Advanced cyber-capable models are interesting in this era. Most offensive research is a time problem. Understanding an unfamiliar codebase, reviewing binaries, knocking on doors, finding the exploit and mapping attack paths takes time. Then with execution, building enough context around a target to make a decision takes time. Security researchers spend their careers working against those constraints. It has never been about a model that suddenly discovers vulnerabilities nobody else can find. The concern is what happens when tasks that consumed days start consuming hours, and tasks that consumed hours start consuming minutes. We’re in an age where output does not need to be perfect to change behaviour. All it needs to be is useful often enough.
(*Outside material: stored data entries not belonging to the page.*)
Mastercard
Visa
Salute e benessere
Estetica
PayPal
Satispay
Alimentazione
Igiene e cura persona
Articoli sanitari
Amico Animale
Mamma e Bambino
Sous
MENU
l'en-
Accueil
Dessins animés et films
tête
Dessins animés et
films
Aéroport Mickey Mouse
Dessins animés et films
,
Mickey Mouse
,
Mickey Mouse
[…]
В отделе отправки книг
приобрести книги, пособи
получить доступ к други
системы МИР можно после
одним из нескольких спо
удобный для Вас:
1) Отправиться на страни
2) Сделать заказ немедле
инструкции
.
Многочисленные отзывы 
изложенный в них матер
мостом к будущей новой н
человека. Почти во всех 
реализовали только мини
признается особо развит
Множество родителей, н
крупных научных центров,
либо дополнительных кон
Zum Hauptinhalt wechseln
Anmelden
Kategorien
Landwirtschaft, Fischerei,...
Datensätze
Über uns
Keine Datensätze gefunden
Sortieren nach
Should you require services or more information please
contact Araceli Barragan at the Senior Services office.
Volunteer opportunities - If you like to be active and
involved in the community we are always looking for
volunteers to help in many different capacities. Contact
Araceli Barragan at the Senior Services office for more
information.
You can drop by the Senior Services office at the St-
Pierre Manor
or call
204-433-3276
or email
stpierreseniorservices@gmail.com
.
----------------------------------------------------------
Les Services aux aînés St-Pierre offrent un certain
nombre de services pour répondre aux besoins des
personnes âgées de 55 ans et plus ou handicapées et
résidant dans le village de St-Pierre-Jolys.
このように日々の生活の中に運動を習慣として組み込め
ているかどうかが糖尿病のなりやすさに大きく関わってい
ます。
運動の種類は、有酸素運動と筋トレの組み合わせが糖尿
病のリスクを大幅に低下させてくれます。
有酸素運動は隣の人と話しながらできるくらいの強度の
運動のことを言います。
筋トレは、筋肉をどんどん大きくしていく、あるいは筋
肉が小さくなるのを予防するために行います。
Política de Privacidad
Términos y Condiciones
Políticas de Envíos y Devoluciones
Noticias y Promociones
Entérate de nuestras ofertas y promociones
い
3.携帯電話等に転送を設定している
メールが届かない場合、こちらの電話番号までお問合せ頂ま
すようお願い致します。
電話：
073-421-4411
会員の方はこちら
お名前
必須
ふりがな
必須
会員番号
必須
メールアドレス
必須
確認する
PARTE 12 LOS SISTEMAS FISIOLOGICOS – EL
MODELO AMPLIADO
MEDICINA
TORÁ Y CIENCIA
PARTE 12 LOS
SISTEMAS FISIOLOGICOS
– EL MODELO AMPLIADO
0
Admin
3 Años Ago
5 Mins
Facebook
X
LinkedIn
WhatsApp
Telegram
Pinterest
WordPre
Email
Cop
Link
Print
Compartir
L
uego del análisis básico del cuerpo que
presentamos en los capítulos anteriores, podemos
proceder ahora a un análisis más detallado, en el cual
Red teams, criminal operators, nation-state operators are iterating, all the time. Every reduction in effort increases the attempts which then increases the economically viability. More ideas get rapid fire tested. The volume significantly increases before the sophistication does, and volume has always been one of the most strategic advantages for attackers.
The narrative around the Anthropic story is focused on who lost access. Meanwhile the capability itself continues moving forward. Anthropic will continue building faster and stronger models. Open-source communities will continue experimenting and governments will continue investing. Nation-state programs will continue investing and attackers will continue finding ways to break the model. Nothing in the broader trajectory suggests the pace is slowing.
This suspension will eventually disappear from the headlines. The uncomfortable question is whether governments are reacting to the models available today or the models they expect to exist two years from now. Cybersecurity has a long history of debating technologies after they become widely accessible. And now we have operators who jailbroke it within hours, able to push it to the limits. The hard truth is everyone else may be further behind than they think.